Admiralty Court Act 1840
- Parliament of the United Kingdom
- Long title: An Act to improve the Practice and extend the Jurisdiction of the High Court of Admiralty of England.
- Citation: 3 & 4 Vict. c. 65
- Territorial extent: United Kingdom

Dates
- Royal assent: 7 August 1840
- Commencement: 7 August 1840
- Repealed: 1 January 1970

Other legislation
- Amends: Privy Council Appeals Act 1832; Judicial Committee Act 1833; Civil Procedure Act 1833;
- Repealed by: Wreck and Salvage Act 1846; Statute Law Revision Act 1874 (No. 2); Civil Procedure Acts Repeal Act 1879; Statute Law Revision (No. 2) Act 1888; Statute Law Revision (No. 2) Act 1890; Statute Law Revision Act 1893; Administration of Justice Act 1925; Supreme Court of Judicature (Consolidation) Act 1925; Rules of the Supreme Court (Revision) 1962; Rules of the Supreme Court (Revision) 1965; Statute Law Revision Act 1969;

Status: Repealed

Text of statute as originally enacted

= Admiralty Court Act 1840 =

Act of the Parliament of the United Kingdom

The Admiralty Court Act 1840 (3 & 4 Vict. c. 65) was an act of the Parliament of the United Kingdom.
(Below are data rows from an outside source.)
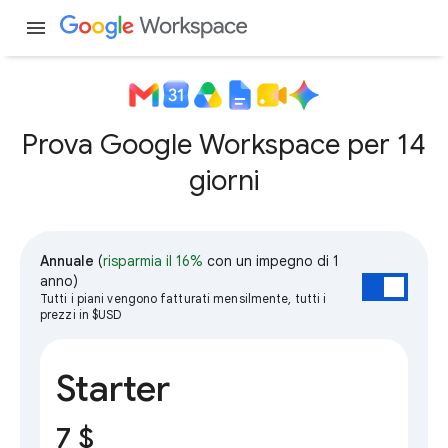
menu
Prova Google Workspace per 14
giorni
Annuale
(
risparmia il 16%
con un impegno di 1
anno)
Tutti i piani vengono fatturati mensilmente, tutti i
prezzi in $USD
Starter
7 $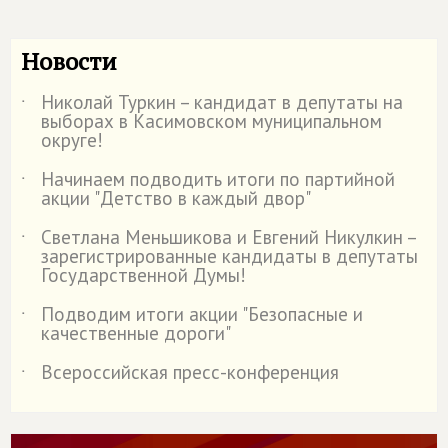
Новости
Николай Туркин – кандидат в депутаты на
˙
выборах в Касимовском муниципальном
округе!
Начинаем подводить итоги по партийной
˙
акции "Детство в каждый двор"
Светлана Меньшикова и Евгений Никулкин –
˙
зарегистрированные кандидаты в депутаты
Государственной Думы!
Подводим итоги акции "Безопасные и
˙
качественные дороги"
Всероссийская пресс-конференция
˙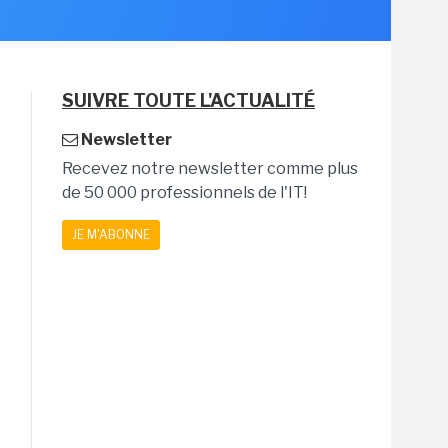
SUIVRE TOUTE L'ACTUALITÉ
Newsletter
Recevez notre newsletter comme plus
de 50 000 professionnels de l'IT!
JE M'ABONNE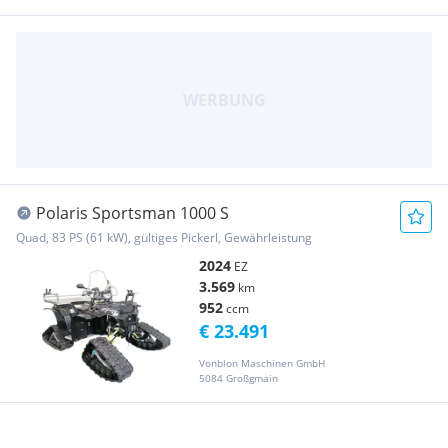
Polaris Sportsman 1000 S
Quad, 83 PS (61 kW), gültiges Pickerl, Gewährleistung
2024
EZ
3.569
km
952
ccm
€ 23.491
Vonblon Maschinen GmbH
5084 Großgmain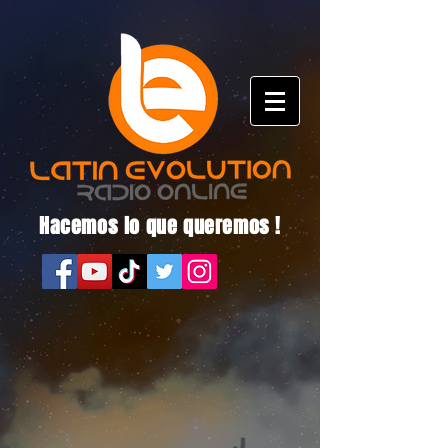
Hacemos lo que queremos !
It extended the jurisdiction of the High Court of Admiralty of England and Wales.

== Provisions ==
Consisting of the following;

- Whenever a vessel shall be arrested, etc., court to have jurisdiction over claims of mortgagees
- Court to decide questions of title, etc.
- The court in certain cases may adjudicate, etc.
- Evidence may be taken viva voce in open court
- Evidence may be taken viva voce before a commissioner
- Attendance of witnesses and production of papers may be compelled by subpoena
- Gaolers to receive prisoners committed by the Court of Admiralty or by Admiralty coroners
- Prisoners in contempt may be discharged
- Jurisdiction to try questions concerning booty of war
- Jurisdiction of courts of law and equity not taken away

The act was mentioned in articles concerning court proceedings dated 1973.
 Together with the Admiralty Court Acts 1861, the review of the law was specifically for the reason of a need for an increased number of shipping, salvage, and collision hearings. The Bill for the Act was supported by the then Judge of the High Court of Admiralty, Stephen Lushington.

== Case summaries ==
Steamships Trading Company Ltd v Owners of the Ship ‘Samarai’ [1988] PGNC 99;
[1988-89] PNGLR 80 (28 February 1989)

== Subsequent developments ==
Sections 2, 11–17 and 19 of the act were repealed by section 2 of, and part I of the schedule to, the Civil Procedure Acts Repeal Act 1879 (42 & 43 Vict. c. 59), which came into force on 15 August 1879.

The whole act so far as unrepealed was repealed by section 1 of, and part VII of the schedule to, the Statute Law (Repeals) Act 1969, which came into force on 1 January 1970.